ORDEM DE TRABALHO: Reproduza sem alterações o trecho do texto sobre a comissão que estudou os abusos sexuais na Igreja Católica, começando em "A comissão que" e seguindo até "o seu conteúdo.".

**** TEXTO FORNECIDO ****

A comissão que em Janeiro de 2022 começou a investigar abusos sexuais na igreja católica em Portugal e já recebeu centenas de testemunhos divulga na segunda-feira as conclusões do seu trabalho, que serão entregues hoje à Igreja.
O relatório final da Comissão Independente para o Estudo dos Abusos Sexuais de Crianças na Igreja Católica, que começou a recolher testemunhos em 11 de Janeiro do ano passado, só será apresentado na segunda-feira de manhã em Lisboa.
O relatório deverá ser ainda hoje entregue pelo coordenador da comissão independente, o pedopsiquiatra Pedro Strecht, à Conferência Episcopal Portuguesa (CEP), cujo presidente, o bispo de Leiria-Fátima, José Ornelas, agendou para as 16 horas de segunda-feira uma declaração sobre o seu conteúdo.
Para 3 de Março foi já convocada uma assembleia plenária extraordinária da Conferência Episcopal para analisar o relatório.
Sem querer adiantar números finais até à apresentação do relatório final, a comissão divulgou no seu último balanço público, em Outubro, que já tinha registado 424 testemunhos validados, compreendendo casos de abusos ocorridos desde 1950 e vítimas entre os 15 e os 88 anos.
Os membros da comissão esclareceram logo à partida que não estava em causa uma investigação criminal, mas adiantaram que as denúncias de crimes que não tivessem prescrito seriam encaminhadas para a Justiça, o que veio a confirmar-se com o envio, até Junho, de 17 denúncias para o Ministério Público (MP).
No entanto, em outubro foi assumido pela Procuradoria-Geral da República que dos 10 inquéritos instaurados, mais de metade (seis) já tinha sido arquivada.
Em paralelo, foi divulgado no início deste mês que as Comissões Diocesanas de Proteção de Menores tinham recebido até essa altura 26 participações de abusos sexuais em todo o país.
Os casos de abusos sexuais revelados ao longo de 2022 abalaram a Igreja e a própria sociedade portuguesa, à imagem do que tinha ocorrido com iniciativas similares em outros países.
Apesar da “tolerância zero” aos abusos decretada pelo Papa Francisco, Pedro Strecht disse ao longo deste ano que “há um sector da Igreja Católica que quer manter os segredos” e que se tornou “muito claro que houve encobrimento da hierarquia católica em Portugal”, apelando à instituição para “vencer o medo” e recusar “a ocultação da ocultação”.
Em causa estavam alegados encobrimentos dos crimes, nomeadamente por parte do cardeal patriarca de Lisboa, Manuel Clemente, e do bispo de Leiria-Fátima e presidente da Conferência Episcopal Portuguesa, José Ornelas.

**** INFORMAÇÃO EXTRAÍDA ****

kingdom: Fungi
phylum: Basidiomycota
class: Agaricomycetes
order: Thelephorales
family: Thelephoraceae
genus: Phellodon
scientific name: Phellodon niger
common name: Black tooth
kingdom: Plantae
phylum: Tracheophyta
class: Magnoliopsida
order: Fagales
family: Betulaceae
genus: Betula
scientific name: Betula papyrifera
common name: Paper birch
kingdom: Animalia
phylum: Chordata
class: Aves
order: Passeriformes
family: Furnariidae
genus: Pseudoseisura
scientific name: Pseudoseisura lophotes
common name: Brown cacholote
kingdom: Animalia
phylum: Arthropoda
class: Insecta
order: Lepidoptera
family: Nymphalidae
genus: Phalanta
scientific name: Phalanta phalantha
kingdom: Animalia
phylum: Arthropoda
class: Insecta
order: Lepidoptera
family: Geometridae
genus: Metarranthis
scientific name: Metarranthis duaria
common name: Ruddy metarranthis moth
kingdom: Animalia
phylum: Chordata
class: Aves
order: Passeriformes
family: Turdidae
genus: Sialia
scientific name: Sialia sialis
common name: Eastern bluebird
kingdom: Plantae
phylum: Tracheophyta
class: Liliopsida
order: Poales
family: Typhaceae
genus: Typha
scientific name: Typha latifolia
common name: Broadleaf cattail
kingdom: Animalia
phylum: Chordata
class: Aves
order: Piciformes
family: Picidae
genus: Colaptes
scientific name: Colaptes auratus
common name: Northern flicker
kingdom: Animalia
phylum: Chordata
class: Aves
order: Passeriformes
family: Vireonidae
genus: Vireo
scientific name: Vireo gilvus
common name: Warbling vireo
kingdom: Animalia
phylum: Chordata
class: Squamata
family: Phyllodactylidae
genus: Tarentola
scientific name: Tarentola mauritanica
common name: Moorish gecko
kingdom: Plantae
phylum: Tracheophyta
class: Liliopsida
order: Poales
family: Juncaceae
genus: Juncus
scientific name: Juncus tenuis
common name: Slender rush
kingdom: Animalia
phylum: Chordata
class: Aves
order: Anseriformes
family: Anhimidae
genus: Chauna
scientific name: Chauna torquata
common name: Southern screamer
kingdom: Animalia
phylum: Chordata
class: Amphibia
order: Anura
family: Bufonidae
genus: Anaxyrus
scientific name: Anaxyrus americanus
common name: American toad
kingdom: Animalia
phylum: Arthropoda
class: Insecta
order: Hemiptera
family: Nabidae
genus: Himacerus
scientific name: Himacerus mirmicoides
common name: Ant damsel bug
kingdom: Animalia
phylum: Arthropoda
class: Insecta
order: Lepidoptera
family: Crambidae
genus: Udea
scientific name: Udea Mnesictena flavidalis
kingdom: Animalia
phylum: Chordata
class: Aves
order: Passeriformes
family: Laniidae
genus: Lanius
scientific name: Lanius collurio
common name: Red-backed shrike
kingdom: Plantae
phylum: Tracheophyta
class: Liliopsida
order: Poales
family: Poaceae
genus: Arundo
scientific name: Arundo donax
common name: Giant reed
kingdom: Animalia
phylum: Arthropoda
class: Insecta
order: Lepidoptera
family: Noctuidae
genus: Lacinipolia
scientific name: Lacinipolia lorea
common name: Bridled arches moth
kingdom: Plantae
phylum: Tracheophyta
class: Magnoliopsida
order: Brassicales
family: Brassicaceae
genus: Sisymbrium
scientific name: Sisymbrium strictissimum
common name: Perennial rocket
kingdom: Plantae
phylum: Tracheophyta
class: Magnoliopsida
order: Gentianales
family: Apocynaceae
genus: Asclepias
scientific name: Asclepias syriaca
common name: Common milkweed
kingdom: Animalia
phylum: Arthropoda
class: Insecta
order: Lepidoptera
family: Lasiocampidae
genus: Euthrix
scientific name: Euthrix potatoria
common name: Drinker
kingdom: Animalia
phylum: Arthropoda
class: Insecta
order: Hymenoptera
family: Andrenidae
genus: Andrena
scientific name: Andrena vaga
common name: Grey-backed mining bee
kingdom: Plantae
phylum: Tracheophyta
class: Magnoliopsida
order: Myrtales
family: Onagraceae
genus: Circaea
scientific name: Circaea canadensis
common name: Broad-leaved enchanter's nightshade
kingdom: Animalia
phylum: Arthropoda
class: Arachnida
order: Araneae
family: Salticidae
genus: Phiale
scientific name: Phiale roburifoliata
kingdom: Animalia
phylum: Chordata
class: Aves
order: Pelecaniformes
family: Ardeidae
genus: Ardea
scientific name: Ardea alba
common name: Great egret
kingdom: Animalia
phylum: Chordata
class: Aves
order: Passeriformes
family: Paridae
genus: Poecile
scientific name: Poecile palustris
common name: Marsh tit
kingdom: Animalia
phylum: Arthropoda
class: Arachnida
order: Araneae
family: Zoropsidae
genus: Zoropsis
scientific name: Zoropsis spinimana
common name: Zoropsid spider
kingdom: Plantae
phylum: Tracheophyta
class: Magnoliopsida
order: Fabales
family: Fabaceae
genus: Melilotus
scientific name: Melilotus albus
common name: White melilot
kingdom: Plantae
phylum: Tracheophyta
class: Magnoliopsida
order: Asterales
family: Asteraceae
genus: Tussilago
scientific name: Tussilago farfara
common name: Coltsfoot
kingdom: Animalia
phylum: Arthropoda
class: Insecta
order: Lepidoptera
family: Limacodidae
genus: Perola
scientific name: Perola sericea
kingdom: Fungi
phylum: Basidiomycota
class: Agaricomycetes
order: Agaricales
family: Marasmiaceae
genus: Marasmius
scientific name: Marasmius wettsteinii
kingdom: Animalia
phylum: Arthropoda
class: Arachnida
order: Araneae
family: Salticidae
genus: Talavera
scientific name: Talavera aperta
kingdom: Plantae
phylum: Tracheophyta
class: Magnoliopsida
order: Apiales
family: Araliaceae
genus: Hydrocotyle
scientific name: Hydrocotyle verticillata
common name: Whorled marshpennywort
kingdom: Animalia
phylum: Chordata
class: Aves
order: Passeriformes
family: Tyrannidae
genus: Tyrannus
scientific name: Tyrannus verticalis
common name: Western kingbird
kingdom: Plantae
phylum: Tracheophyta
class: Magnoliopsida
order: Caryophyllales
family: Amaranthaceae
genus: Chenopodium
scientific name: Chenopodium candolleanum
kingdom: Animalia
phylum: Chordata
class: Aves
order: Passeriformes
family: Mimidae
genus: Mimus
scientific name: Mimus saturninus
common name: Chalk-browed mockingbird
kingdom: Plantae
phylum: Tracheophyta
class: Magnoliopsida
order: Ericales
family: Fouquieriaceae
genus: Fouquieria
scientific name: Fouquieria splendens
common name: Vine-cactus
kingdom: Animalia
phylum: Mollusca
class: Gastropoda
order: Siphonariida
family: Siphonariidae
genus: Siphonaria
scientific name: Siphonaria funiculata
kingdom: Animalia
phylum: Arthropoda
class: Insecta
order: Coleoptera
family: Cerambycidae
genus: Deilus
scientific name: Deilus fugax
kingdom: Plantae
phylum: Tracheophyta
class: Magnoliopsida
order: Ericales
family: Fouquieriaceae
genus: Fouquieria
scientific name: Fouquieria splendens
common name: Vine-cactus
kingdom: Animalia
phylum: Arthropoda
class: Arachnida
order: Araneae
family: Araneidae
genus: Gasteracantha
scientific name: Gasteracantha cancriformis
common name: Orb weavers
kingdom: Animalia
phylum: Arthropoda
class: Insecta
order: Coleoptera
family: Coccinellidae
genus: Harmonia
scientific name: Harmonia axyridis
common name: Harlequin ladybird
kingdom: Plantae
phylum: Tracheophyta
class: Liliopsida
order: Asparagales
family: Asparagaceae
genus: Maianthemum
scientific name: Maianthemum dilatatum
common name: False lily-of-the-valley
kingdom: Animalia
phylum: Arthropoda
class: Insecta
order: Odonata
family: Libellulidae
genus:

****

SOLUÇÃO:
A comissão que em Janeiro de 2022 começou a investigar abusos sexuais na igreja católica em Portugal e já recebeu centenas de testemunhos divulga na segunda-feira as conclusões do seu trabalho, que serão entregues hoje à Igreja.
O relatório final da Comissão Independente para o Estudo dos Abusos Sexuais de Crianças na Igreja Católica, que começou a recolher testemunhos em 11 de Janeiro do ano passado, só será apresentado na segunda-feira de manhã em Lisboa.
O relatório deverá ser ainda hoje entregue pelo coordenador da comissão independente, o pedopsiquiatra Pedro Strecht, à Conferência Episcopal Portuguesa (CEP), cujo presidente, o bispo de Leiria-Fátima, José Ornelas, agendou para as 16 horas de segunda-feira uma declaração sobre o seu conteúdo.